PS. If some in the mainstream media wonder about the logic and rationale of the risk scenario above (as they are likely to) they are actually quite trivial: whenever you see a failing business or enterprise you actually see the strongest leaving first. Unlike the weakest they have options.

PS2. The recent events seem to make a hypothesis of Germany leaving euro even more credible. The Eurozone masters are going to China to ask for help with euro bailout. Until recently Germany was the largest world exporter and only a couple of years ago lost the pole position to China. If China invests in euro bailout it will start wielding considerable influence over the single currency and is also quite likely to gain better export terms to the EU. This would become a mechanism that is likely to weaken the German position as an exporter on the international markets. It is rather inconceivable that Germany do not realise that. The alternative is to leave euro (with China interest in it) and manage own affairs separately (or possibly with other strong nations: the Netherlands, Luxemburg, Finland or Austria).

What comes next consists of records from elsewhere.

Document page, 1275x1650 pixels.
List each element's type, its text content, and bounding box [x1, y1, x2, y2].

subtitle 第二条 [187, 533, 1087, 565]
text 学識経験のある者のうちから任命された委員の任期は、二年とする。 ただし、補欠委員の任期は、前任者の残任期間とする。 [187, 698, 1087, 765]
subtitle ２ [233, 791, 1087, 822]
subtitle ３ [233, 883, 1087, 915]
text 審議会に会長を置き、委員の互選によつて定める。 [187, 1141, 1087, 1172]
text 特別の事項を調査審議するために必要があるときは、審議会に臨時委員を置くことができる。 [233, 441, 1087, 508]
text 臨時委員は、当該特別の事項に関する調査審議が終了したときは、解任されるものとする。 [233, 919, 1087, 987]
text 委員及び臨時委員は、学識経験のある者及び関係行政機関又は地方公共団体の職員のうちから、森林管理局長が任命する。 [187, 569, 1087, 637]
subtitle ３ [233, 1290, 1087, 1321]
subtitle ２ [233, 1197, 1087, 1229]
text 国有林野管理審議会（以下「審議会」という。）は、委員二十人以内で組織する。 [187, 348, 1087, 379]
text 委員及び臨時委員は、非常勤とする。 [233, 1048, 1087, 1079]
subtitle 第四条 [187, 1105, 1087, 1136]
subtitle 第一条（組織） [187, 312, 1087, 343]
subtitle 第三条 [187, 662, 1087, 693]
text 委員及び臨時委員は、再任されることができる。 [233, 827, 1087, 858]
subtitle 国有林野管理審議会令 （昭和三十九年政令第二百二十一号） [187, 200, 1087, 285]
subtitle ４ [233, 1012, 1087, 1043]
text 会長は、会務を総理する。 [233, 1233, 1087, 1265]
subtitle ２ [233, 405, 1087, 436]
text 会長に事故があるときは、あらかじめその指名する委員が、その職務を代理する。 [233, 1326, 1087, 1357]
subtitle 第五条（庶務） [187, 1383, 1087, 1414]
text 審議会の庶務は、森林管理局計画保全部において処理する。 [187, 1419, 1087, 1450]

  1. Sorry, I think you have it completely wrong here. It is not in Germany's interests to leave the Eurozone and there would be huge criticism if they did so - they are at the heart of the Eurozone and the majority of their electorate support it. I think that you are expecting Germany to act as you would do - however, this is not how the German people behave.

    Secondly, I think that the scenario of Germany staying within the Eurozone and paying all the PIIGS debts is again another unrealistic situation. They can simply choose to say no and force these countries to sort out their own financial woes. This is a harsh reality but one that is much for likely than the first scenario. Mrs Merkel certainly does not want to be the dairy cow for the PIIGS, and Greece will be the first and last country they will personally bail out.

  2. Dear Ivan

    On the first point I think your analysis is emotional rather than rational. I assumed that Merkel (the only properly educated decision maker in Europe) thinks rationally. But I may be wrong.

    On the second point: Germany can stay in Eurozone and at some point say no to bailouts. Technically this is correct but practically this is likely to trigger at some point defaults. That's it. Have you done the analysis what this means in financial terms triggering a quadrillion dollars derivatives (e.g. CDS) market events?

    I am not saying that you are wrong, but if you were right we end up in a global financial meltdown. We might anyway, but do you think Germany wants to be a part of it?



  3. The derivatives market is the elephant in the room. At a guess, I'd say Germany's banks are as implicated as anyone else's. Does this have any bearing on whether Germany stays in the Euro or not?

  4. Hi schweik

    indeed, these are the considerations. But do remember that Germans are excellent in meticulous planning and precise execution and are the strongest and the biggest, by far, economy and have many options. Wait and see is really my plan. One way or another we are heading for something spectacular.